▶ _Task to complete_
In the entries that follow, the first line to write out is the one containing "line: (1087, 851) -> (656, 616), removed", and the last is the one containing "part: (998, 1409) -> (587, 1053), added". Reproduce that stretch exactly, with nothing before or after it.

▶ _Supplied information_
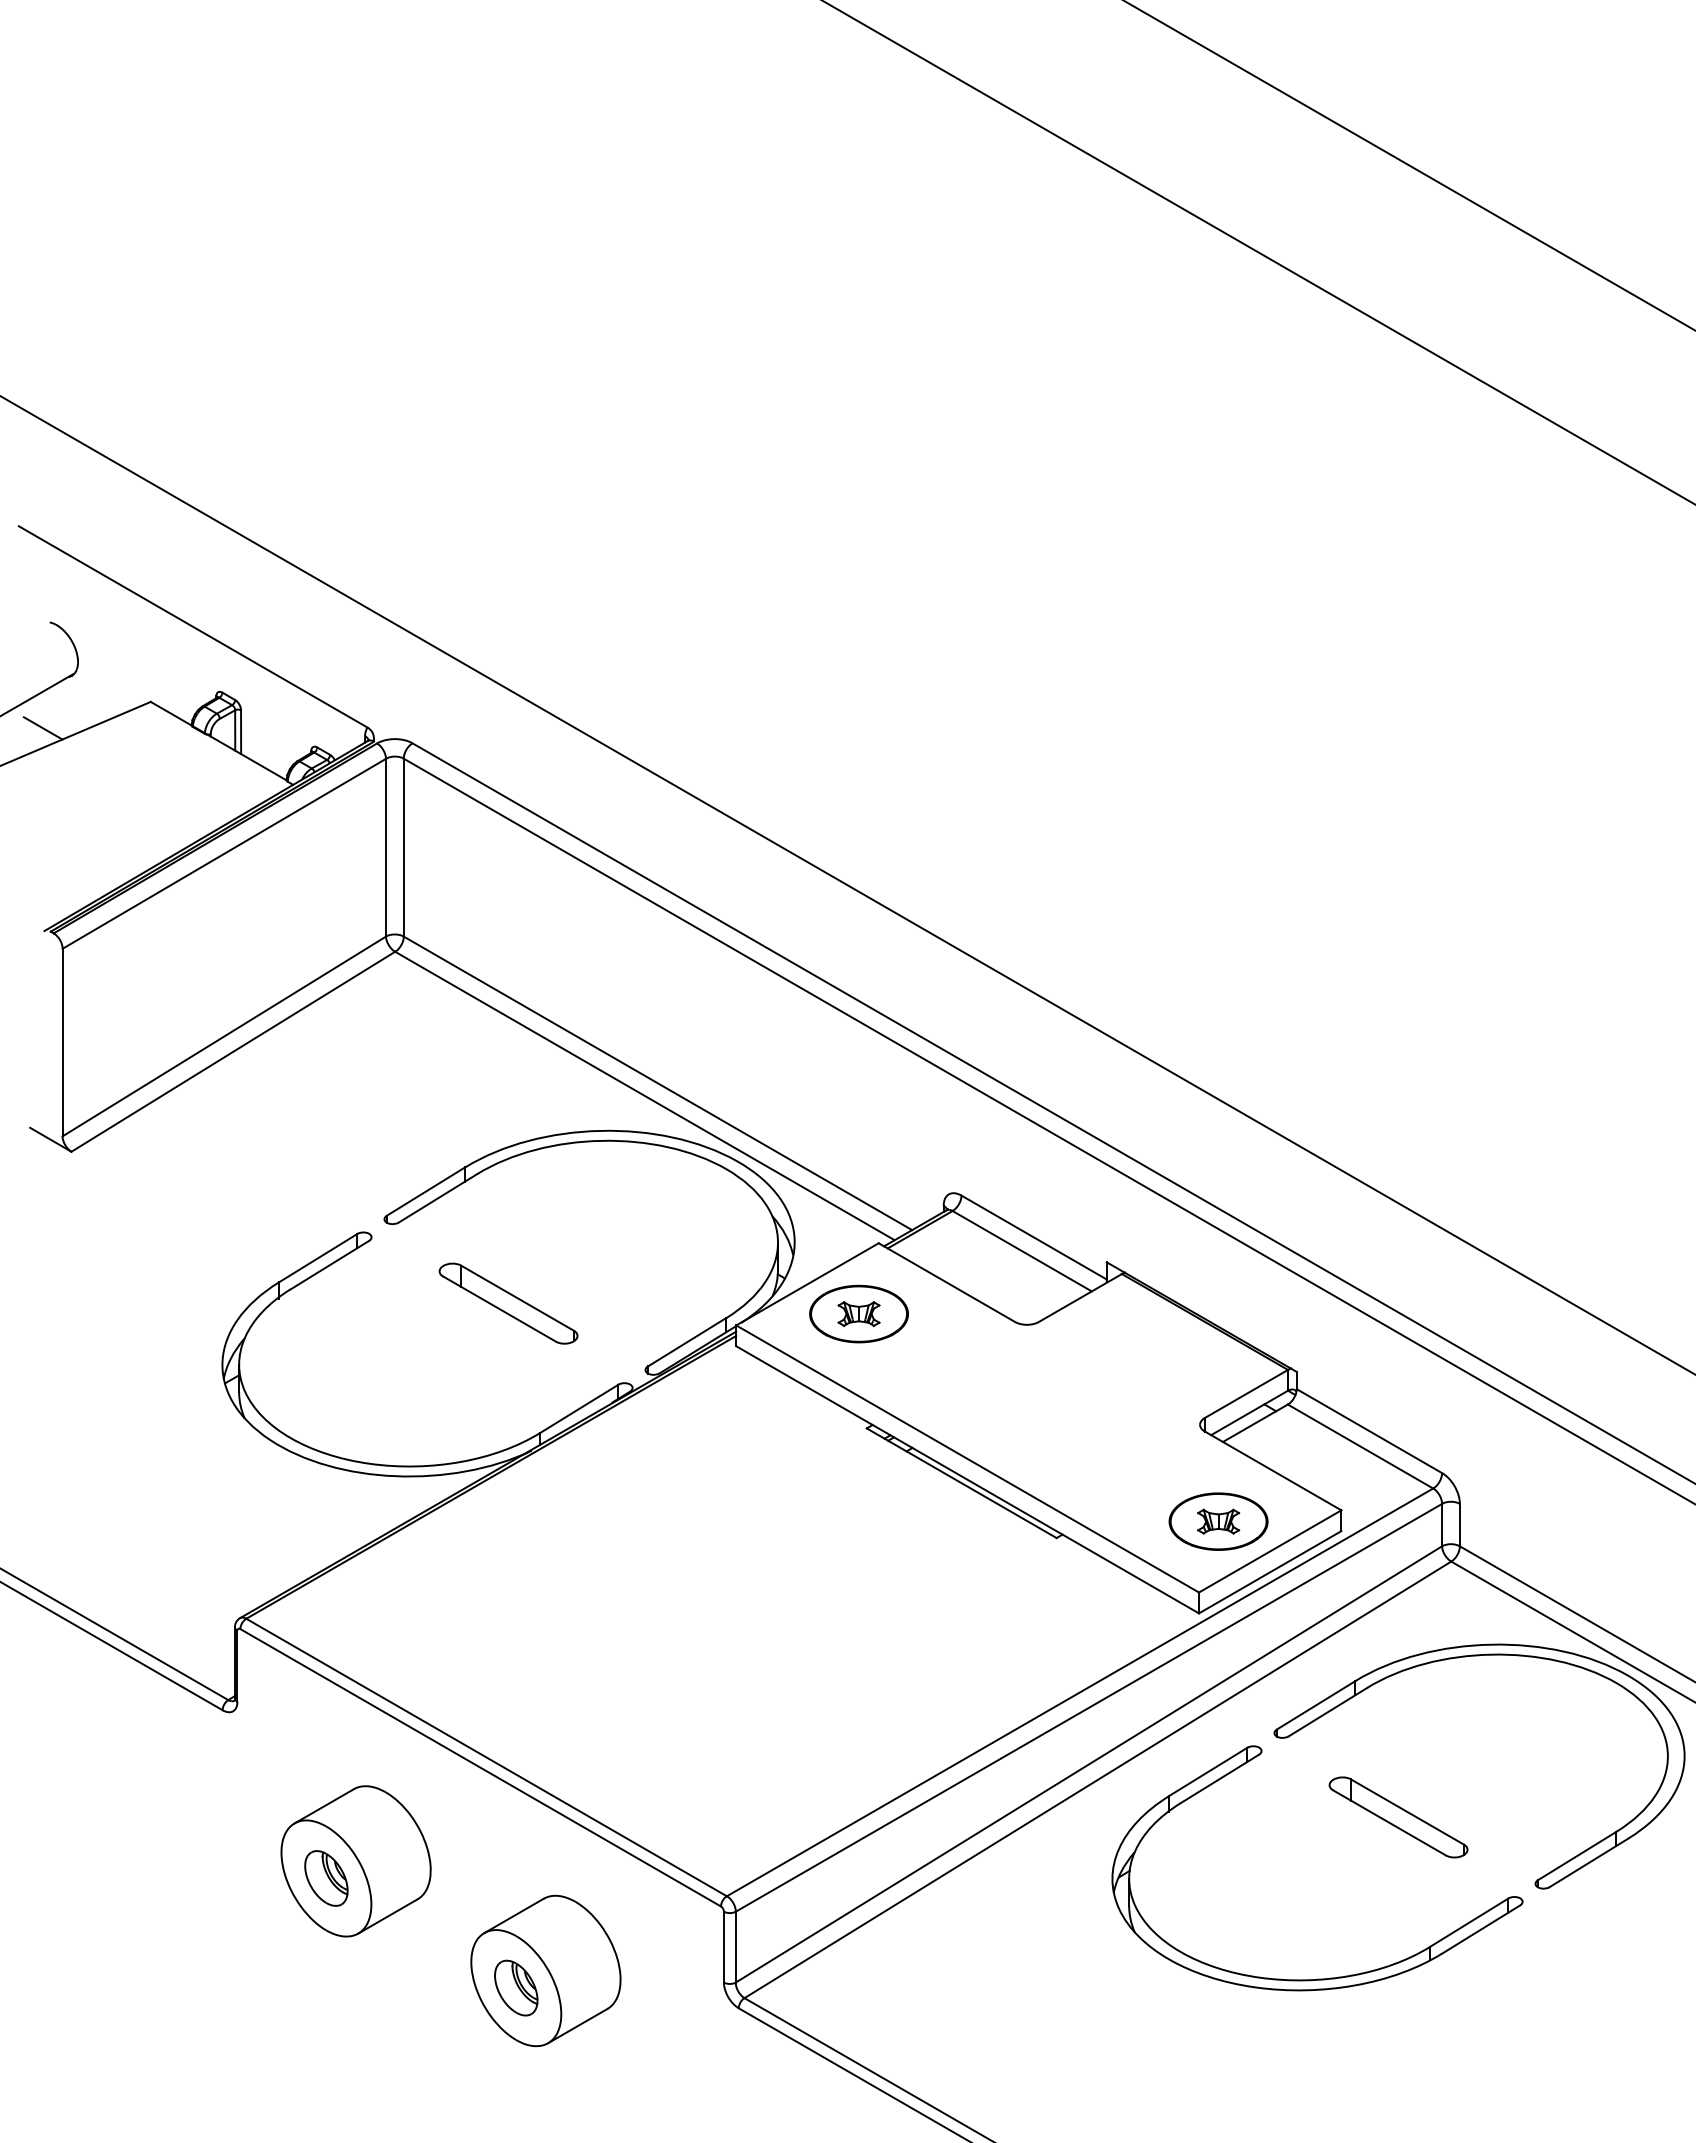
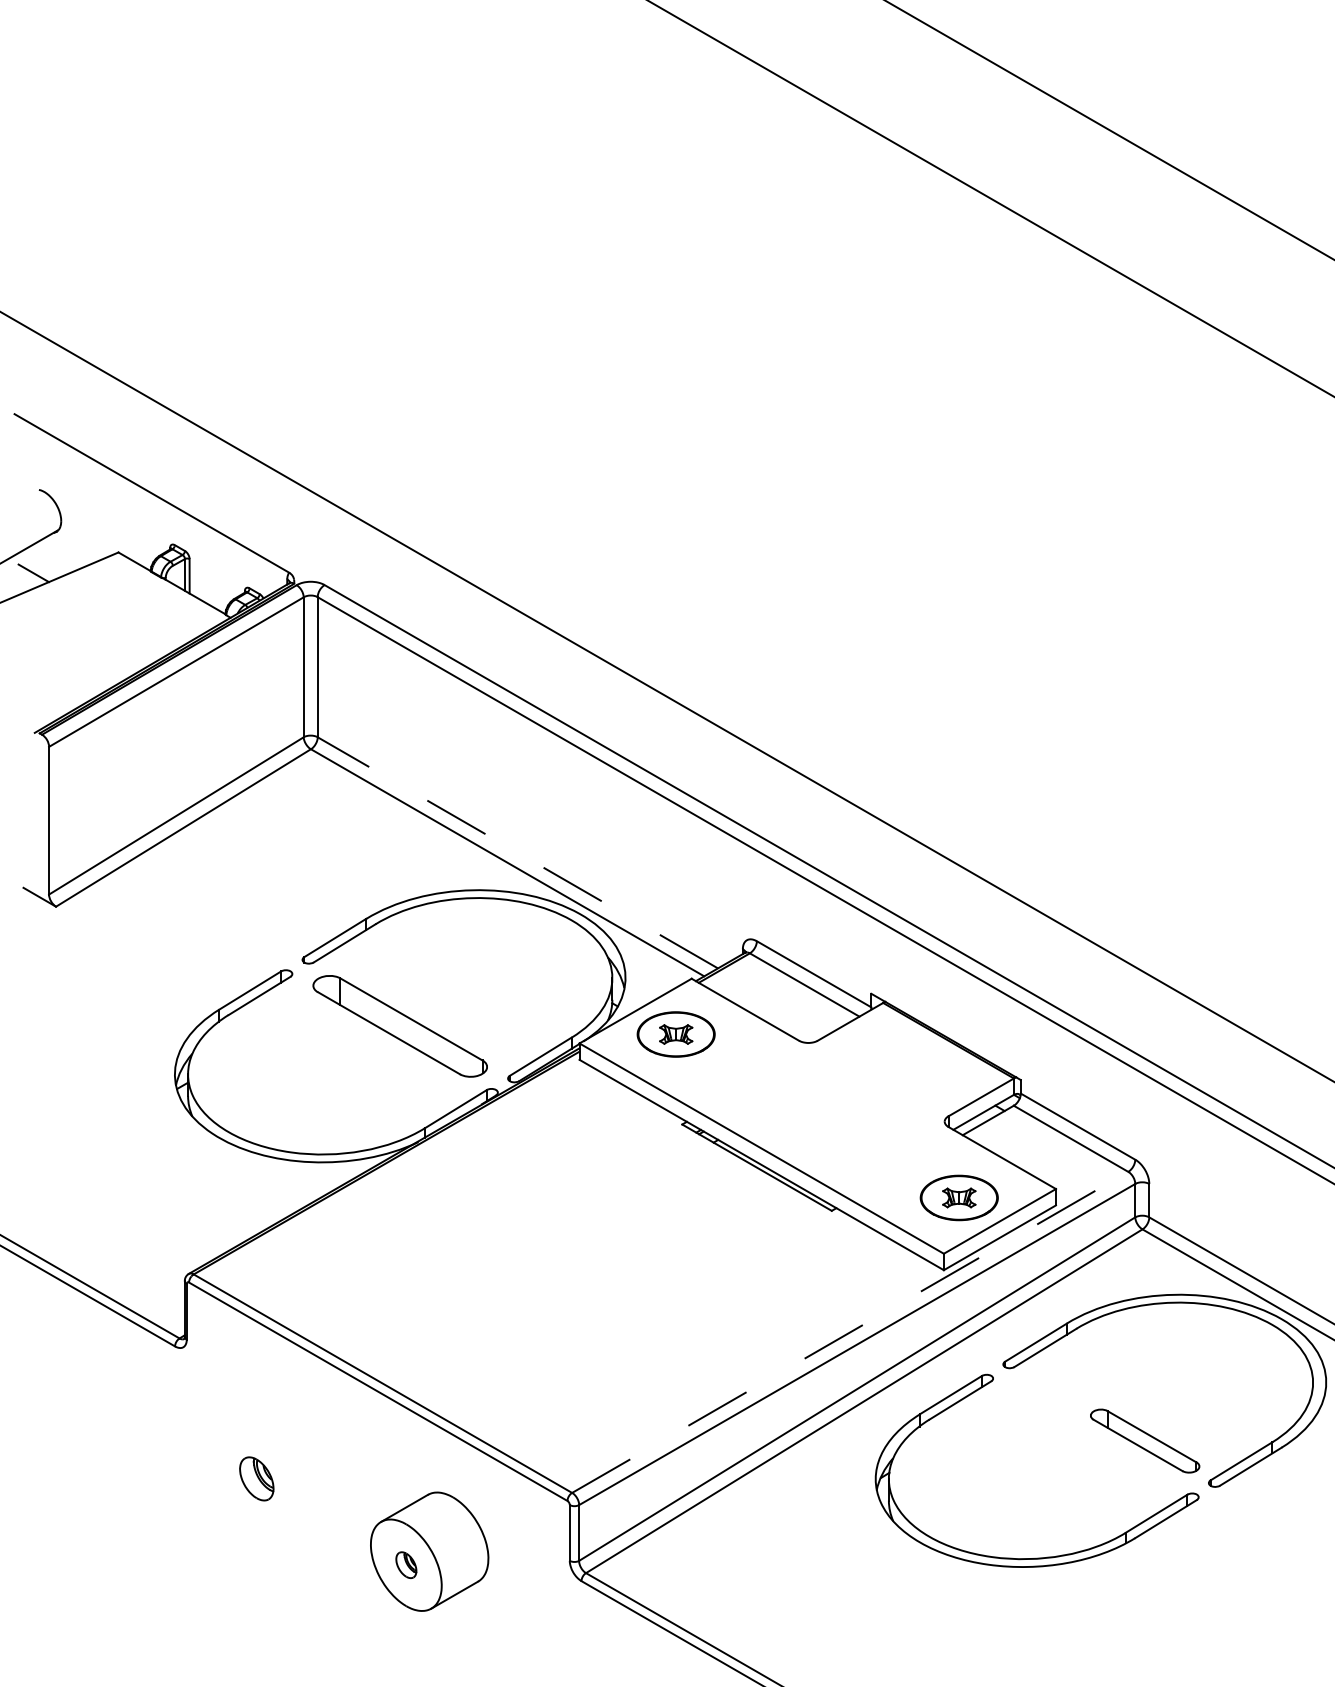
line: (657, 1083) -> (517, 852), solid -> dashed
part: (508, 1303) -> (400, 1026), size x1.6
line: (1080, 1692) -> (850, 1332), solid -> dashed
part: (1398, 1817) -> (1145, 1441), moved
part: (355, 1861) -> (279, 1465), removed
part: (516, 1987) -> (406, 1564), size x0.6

---

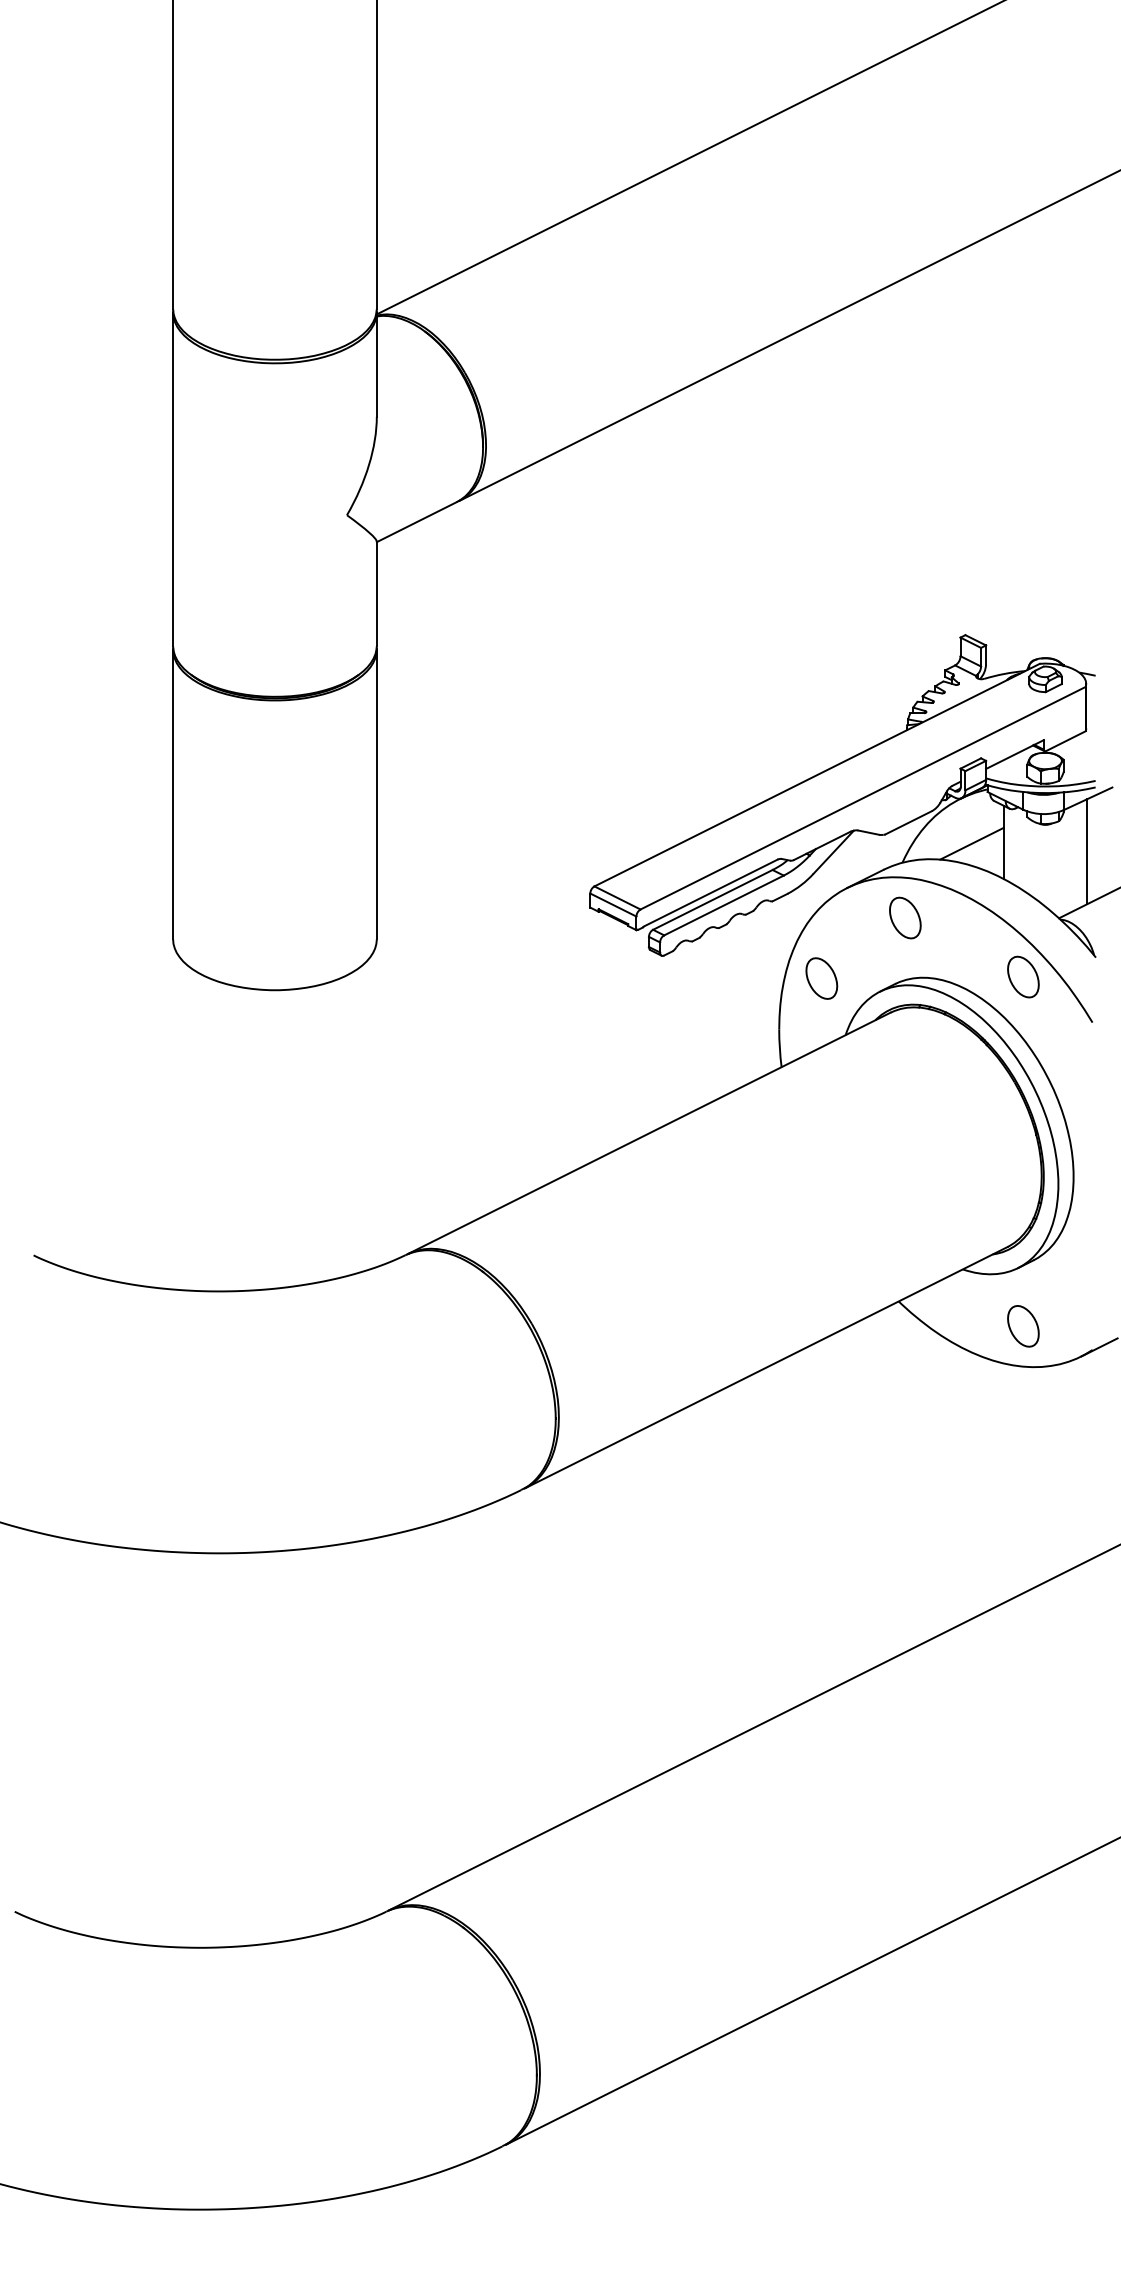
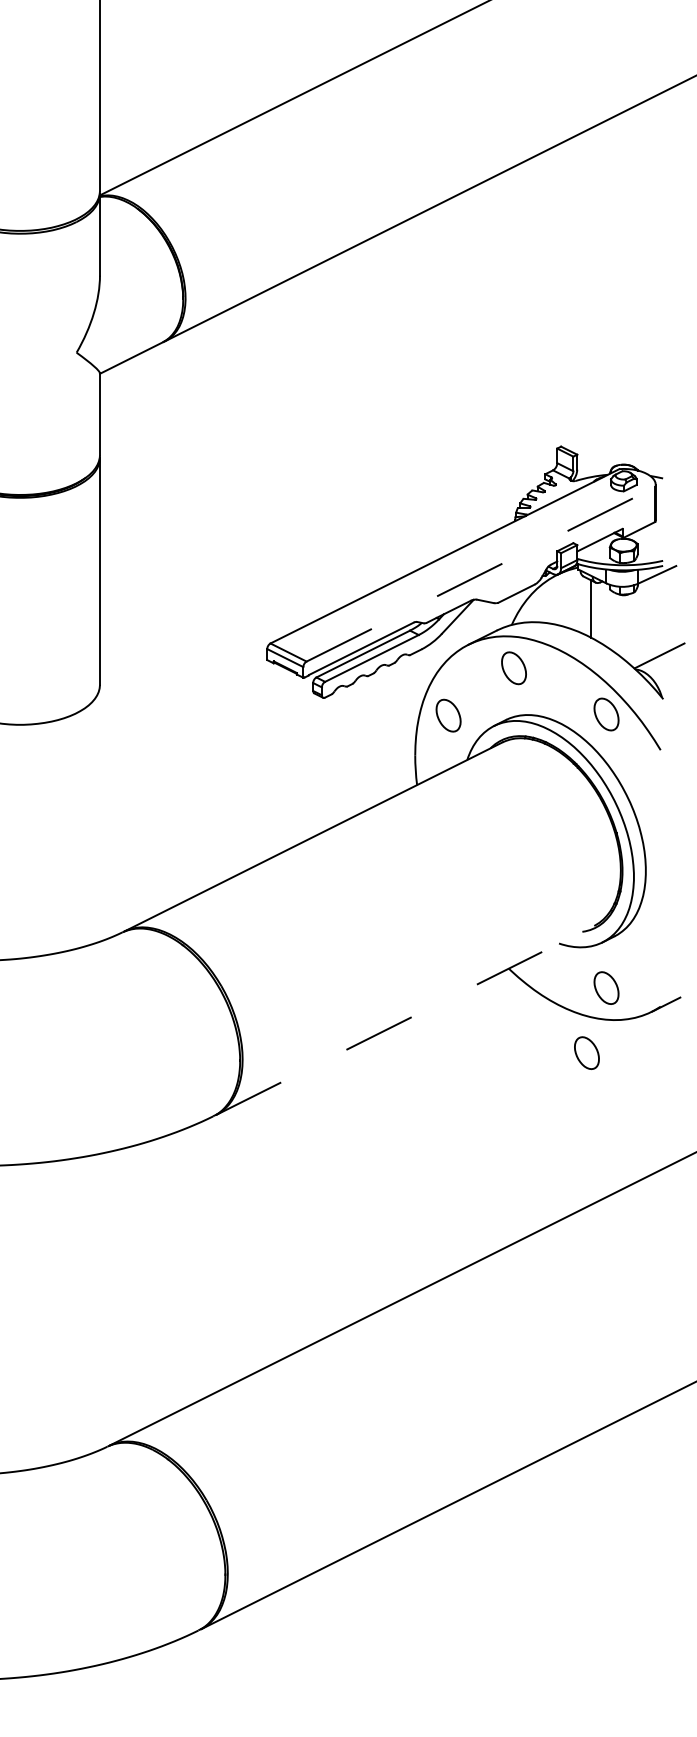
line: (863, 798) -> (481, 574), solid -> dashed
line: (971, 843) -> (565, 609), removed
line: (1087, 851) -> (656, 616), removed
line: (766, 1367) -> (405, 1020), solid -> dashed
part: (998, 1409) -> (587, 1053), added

▶ _Answer section_
line: (1087, 851) -> (656, 616), removed
line: (766, 1367) -> (405, 1020), solid -> dashed
part: (998, 1409) -> (587, 1053), added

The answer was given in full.